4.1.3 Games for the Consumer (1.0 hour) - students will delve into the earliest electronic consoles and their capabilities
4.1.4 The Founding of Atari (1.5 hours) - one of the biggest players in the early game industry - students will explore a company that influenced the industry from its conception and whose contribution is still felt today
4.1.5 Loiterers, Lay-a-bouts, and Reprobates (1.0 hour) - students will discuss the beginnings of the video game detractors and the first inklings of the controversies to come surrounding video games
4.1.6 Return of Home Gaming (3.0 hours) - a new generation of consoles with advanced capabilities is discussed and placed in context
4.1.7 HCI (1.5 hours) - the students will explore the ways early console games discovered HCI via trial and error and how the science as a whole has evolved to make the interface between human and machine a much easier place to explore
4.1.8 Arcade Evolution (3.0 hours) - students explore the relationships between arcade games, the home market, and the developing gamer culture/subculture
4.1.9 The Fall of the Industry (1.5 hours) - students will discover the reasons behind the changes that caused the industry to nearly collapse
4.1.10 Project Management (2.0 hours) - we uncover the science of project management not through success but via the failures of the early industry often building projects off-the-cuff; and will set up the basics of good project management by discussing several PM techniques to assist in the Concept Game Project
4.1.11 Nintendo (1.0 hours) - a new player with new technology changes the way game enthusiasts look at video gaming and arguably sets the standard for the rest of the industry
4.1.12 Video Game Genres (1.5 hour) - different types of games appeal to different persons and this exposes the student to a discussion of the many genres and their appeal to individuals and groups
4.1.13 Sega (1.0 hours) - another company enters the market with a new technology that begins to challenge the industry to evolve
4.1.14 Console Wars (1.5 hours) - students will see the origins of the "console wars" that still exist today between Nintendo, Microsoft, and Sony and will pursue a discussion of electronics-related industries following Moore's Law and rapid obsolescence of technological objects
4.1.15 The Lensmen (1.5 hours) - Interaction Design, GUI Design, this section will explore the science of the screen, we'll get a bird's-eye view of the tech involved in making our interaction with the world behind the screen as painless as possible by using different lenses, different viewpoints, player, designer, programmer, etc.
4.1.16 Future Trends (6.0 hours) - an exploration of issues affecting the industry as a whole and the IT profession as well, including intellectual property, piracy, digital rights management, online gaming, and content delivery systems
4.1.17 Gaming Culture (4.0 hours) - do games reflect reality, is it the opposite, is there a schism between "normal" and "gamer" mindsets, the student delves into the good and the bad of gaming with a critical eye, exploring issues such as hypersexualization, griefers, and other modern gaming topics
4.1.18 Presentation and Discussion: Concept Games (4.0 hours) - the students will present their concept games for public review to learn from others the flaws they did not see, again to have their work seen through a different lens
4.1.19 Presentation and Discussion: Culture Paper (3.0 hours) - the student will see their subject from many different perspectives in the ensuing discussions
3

→ **What is being asked**
Return, from the data, each line that has the word "different" in it.

→ **Your solution**
4.1.12 Video Game Genres (1.5 hour) - different types of games appeal to different persons and this exposes the student to a discussion of the many genres and their appeal to individuals and groups
4.1.15 The Lensmen (1.5 hours) - Interaction Design, GUI Design, this section will explore the science of the screen, we'll get a bird's-eye view of the tech involved in making our interaction with the world behind the screen as painless as possible by using different lenses, different viewpoints, player, designer, programmer, etc.
4.1.18 Presentation and Discussion: Concept Games (4.0 hours) - the students will present their concept games for public review to learn from others the flaws they did not see, again to have their work seen through a different lens
4.1.19 Presentation and Discussion: Culture Paper (3.0 hours) - the student will see their subject from many different perspectives in the ensuing discussions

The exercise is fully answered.